Penutup Drainase Rusak di Jalan HM Yamin Medan, Warga Ngeluh Ban Pecah

Penutup Drainase Rusak di Jalan HM Yamin Medan, Warga Ngeluh Ban Pecah

Rechtin Hani Ritonga - detikSumut
Jumat, 13 Mar 2026 15:00 WIB
Foto: Penutup drainase di Jalan HM Yamin, Kelurahan Gang Buntu, Kecamatan Medan Timur rusak. (Rechtin Hani Ritonga/detikSumut)
Foto: Foto: Penutup drainase di Jalan HM Yamin, Kelurahan Gang Buntu, Kecamatan Medan Timur rusak. (Rechtin Hani Ritonga/detikSumut)
Medan -

Penutup drainase di Jalan HM Yamin, Kelurahan Gang Buntu, Kecamatan Medan Timur dikeluhkan warga lantaran rusak dan berlubang. Seorang pengendara mobil, Ikhwan mengaku ban mobilnya pecah usai melewati penutup drainase yang rusak tersebut.

"Iya, saat lewat kemarin ban mobil saya pecah karena rupanya penutup drainasenya rusak. Ada besi yang tajam jadi koyak ban saya," ujar Ikhwan saat diwawancarai, Jumat (13/3/2026).

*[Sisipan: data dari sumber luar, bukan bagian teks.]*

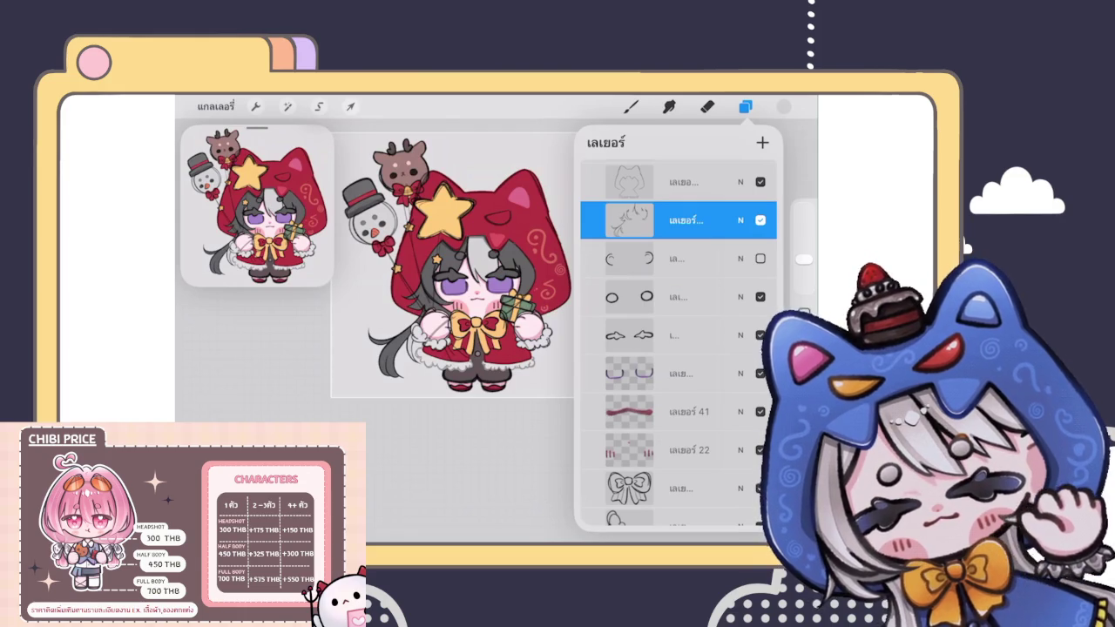
{"action": "scroll", "coordinate": [678, 342], "scroll_direction": "up", "scroll_amount": 1}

SCROLL TO CONTINUE WITH CONTENT

Sebelumnya, video rusaknya penutup drainase ini beredar di media sosial. Seorang pengendara mengeluhkan tidak adanya rambu-rambu yang dipasang di sekitar penutup drainase yang rusak tersebut. Kejadian tersebut direkam pada Kamis (12/3) malam hari.

"Tutup lubang drainase yang rusak di dekat pintu perlintasan rel kereta api, dikeluhkan warga. Kondisi tersebut bahkan membuat salah satu mobil warga mengalami pecah ban saat melintas. Parahnya, di lokasi lubang tidak terlihat adanya rambu peringatan atau tanda keselamatan untuk mengingatkan pengendara," tulis keterangan dalam video tersebut.

ADVERTISEMENT

Dari amatan detikSumut di lokasi, pada Jumat (13/3/2026) penutup lubang drainase yang rusak sudah ditutup garis pengaman.

Pelaksana Tugas (Plt) Kepala Dinas Sumber Daya Air, Bina Marga dan Bina Konstruksi (SDABMBK) Kota Medan, Ferry Ichsan mengatakan pihaknya telah memasang garis pengaman di sekitar lokasi.

"Dinas SDABMBK sudah memasang safety line tadi malam untuk penutup drainase yang rusak tersebut," ujar Ferry saat dikonfirmasi.

Ia mengatakan, penutup drainase (manhole) tersebut merupakan milik perusahaan jaringan telekomunikasi.

"Perlu disampaikan bahwasanya manhole tersebut milik pemilik jaringan utilitas telekomunikasi yang sudah kami koordinasikan dan berjanji akan segera memperbaikinya," pungkasnya.